Mais, en cherchant bien dans les statuts de la Fed, les présidents des banques de district (Lisa Cook est au board de la Fed) sont des employés du Conseil des gouverneurs de la Réserve fédérale. Et ce conseil peut révoquer le patron d’une Fed régionale pour n’importe quelle raison, ou même sans raison, quand il le souhaite. Le Conseil des gouverneurs de la Fed n’a asymétriquement jamais voté « non » à la nomination d’un président de banque de district et n’a jamais eu à statuer puis décider de son renvoi.

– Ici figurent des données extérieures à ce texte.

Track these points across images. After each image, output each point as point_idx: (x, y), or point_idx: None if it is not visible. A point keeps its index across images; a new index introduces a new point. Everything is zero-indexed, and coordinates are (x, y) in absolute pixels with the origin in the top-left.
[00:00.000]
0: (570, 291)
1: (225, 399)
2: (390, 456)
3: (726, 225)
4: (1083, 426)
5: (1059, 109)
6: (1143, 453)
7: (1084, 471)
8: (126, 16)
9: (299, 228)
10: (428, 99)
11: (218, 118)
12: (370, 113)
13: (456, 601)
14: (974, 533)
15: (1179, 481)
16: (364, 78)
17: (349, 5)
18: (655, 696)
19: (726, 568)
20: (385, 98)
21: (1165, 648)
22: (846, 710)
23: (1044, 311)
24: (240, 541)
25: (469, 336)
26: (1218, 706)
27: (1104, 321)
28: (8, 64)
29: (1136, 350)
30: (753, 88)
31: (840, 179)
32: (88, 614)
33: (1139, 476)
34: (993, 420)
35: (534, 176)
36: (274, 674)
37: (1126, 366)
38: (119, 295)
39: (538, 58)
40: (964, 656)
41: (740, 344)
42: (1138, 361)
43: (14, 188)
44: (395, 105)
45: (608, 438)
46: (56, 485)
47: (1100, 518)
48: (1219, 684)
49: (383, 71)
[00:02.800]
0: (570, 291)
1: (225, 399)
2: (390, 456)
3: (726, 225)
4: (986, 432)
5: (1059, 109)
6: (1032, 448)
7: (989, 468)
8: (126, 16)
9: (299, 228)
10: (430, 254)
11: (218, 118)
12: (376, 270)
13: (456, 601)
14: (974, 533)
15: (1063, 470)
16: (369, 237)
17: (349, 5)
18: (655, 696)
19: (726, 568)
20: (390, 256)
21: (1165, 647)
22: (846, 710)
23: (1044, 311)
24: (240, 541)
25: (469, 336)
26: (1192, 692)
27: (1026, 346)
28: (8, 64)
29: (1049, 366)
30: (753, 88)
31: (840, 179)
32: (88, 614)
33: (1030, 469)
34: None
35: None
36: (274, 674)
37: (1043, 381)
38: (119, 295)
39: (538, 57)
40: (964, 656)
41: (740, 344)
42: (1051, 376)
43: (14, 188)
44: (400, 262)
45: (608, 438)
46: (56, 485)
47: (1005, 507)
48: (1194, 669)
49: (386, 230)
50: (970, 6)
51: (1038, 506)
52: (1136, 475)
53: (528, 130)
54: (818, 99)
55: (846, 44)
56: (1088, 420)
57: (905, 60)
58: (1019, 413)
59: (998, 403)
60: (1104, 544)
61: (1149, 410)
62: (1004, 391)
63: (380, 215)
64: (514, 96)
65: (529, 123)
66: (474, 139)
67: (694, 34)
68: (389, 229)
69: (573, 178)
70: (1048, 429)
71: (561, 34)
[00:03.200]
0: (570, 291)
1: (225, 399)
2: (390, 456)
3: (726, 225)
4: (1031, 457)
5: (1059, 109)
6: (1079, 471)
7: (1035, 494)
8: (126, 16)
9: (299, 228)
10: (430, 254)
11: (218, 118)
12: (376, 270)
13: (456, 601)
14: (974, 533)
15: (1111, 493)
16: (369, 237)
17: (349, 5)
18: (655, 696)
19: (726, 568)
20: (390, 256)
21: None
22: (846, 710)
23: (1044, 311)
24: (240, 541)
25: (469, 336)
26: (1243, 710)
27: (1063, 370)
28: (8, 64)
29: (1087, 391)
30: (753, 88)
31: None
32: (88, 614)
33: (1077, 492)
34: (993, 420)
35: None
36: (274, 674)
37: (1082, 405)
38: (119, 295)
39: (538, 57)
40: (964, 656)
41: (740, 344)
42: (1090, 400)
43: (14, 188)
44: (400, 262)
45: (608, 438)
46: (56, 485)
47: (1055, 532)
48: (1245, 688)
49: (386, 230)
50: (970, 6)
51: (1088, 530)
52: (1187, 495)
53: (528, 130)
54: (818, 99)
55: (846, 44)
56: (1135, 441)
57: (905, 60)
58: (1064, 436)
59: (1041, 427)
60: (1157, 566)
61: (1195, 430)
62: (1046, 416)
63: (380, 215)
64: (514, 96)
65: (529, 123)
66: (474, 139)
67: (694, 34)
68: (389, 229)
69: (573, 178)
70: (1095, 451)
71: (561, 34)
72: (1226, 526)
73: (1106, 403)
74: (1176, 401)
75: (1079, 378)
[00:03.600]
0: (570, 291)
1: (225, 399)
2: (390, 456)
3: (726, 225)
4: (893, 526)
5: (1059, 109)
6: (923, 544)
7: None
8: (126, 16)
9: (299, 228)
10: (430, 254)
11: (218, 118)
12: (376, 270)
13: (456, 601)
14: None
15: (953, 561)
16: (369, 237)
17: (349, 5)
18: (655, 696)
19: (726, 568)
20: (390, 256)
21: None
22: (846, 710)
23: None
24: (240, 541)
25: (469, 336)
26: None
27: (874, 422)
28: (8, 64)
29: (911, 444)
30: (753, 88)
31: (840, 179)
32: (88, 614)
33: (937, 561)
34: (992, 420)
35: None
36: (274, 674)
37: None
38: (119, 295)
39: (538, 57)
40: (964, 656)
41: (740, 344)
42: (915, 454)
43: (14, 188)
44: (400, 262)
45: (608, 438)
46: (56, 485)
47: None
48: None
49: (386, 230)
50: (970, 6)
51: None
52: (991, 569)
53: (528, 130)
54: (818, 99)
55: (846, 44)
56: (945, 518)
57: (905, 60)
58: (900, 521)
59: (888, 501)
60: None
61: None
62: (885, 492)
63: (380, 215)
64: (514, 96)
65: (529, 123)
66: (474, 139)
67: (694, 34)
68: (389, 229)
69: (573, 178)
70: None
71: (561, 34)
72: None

Pendant que les mois sont comptés pour Lisa Cook à la Fed, Christopher Waller – principal allié de Trump au sein de la Fed – multiplie les déclarations pro-baisse de taux et parle de son souhait de voir un cycle de plusieurs baisses de taux s’enclencher dès le mois de septembre et jusqu’en mars 2026. Cela pourrait déboucher sur 4 × 25 points de base en moins, soit -100 points au total.
Trump pourrait-il disposer de moyens de pression pour que le Conseil des gouverneurs use de son pouvoir discrétionnaire pour écourter le mandat de Lisa Cook ? Et après elle, à qui le tour ?
Trump aurait dans le collimateur Austan Goolsbee, le président de la Réserve fédérale de Chicago, puis John Williams, le président de la puissante Réserve fédérale de New York qui supervise le secteur bancaire et, en d’autres termes, peut déterminer la trajectoire de Wall Street.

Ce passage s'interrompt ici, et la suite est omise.